[Data items]

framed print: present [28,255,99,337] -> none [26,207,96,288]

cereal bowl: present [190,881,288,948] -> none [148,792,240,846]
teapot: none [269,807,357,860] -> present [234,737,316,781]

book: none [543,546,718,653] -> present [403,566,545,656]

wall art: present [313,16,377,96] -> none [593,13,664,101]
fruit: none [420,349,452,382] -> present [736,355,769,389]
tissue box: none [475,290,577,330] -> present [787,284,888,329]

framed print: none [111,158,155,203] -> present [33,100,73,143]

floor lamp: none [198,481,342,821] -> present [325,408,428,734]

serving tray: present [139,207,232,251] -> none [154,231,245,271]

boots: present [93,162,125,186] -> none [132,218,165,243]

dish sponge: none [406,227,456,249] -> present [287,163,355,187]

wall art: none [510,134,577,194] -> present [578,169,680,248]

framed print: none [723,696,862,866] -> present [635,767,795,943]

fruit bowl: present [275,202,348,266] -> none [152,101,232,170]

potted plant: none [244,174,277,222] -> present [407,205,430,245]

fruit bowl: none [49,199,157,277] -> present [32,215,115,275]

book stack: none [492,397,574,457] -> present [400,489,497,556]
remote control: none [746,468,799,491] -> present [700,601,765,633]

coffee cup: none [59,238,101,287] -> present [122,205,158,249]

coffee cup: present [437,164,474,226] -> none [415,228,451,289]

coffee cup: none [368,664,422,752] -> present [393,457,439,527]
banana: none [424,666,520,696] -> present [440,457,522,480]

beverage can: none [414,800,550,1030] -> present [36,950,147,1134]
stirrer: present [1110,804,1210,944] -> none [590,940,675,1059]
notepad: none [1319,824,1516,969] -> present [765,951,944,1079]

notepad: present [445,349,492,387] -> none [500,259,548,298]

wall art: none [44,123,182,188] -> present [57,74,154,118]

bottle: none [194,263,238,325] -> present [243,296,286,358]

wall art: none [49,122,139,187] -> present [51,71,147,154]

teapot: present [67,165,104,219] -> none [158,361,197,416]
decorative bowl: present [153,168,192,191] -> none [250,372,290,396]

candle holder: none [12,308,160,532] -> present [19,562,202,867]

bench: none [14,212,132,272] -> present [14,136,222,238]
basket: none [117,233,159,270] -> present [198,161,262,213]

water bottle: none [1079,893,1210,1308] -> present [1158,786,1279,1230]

__DIRECTIONS__
Only the lines above from the one with "framed print: none [111,158,155,203]" up to and including the one with "dish sponge: none" should be repeated, exactly as written.

__OUTPUT OF THE EXERCISE__
framed print: none [111,158,155,203] -> present [33,100,73,143]

floor lamp: none [198,481,342,821] -> present [325,408,428,734]

serving tray: present [139,207,232,251] -> none [154,231,245,271]

boots: present [93,162,125,186] -> none [132,218,165,243]

dish sponge: none [406,227,456,249] -> present [287,163,355,187]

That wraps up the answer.